INPUT FOR THIS TASK:
####################

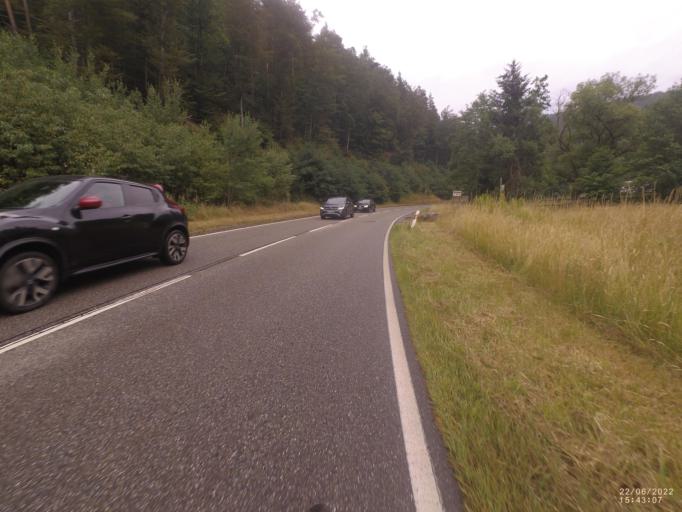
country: DE
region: Rheinland-Pfalz
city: Elmstein
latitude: 49.3468
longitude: 7.9559
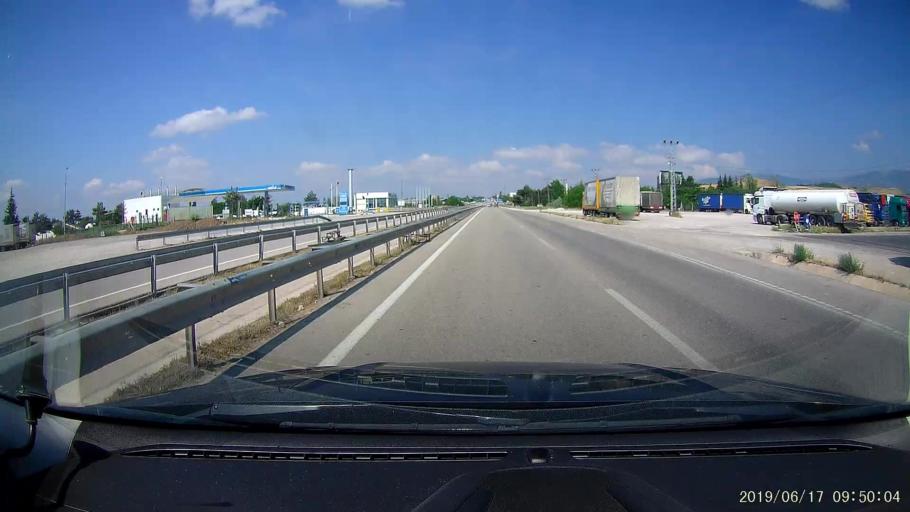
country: TR
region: Amasya
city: Merzifon
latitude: 40.8717
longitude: 35.5159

####################

Can you substitute "town" for every "city" in the data above and repeat it with nothing else changed, leaving out the pictures?

country: DE
region: Rheinland-Pfalz
town: Elmstein
latitude: 49.3468
longitude: 7.9559
country: TR
region: Amasya
town: Merzifon
latitude: 40.8717
longitude: 35.5159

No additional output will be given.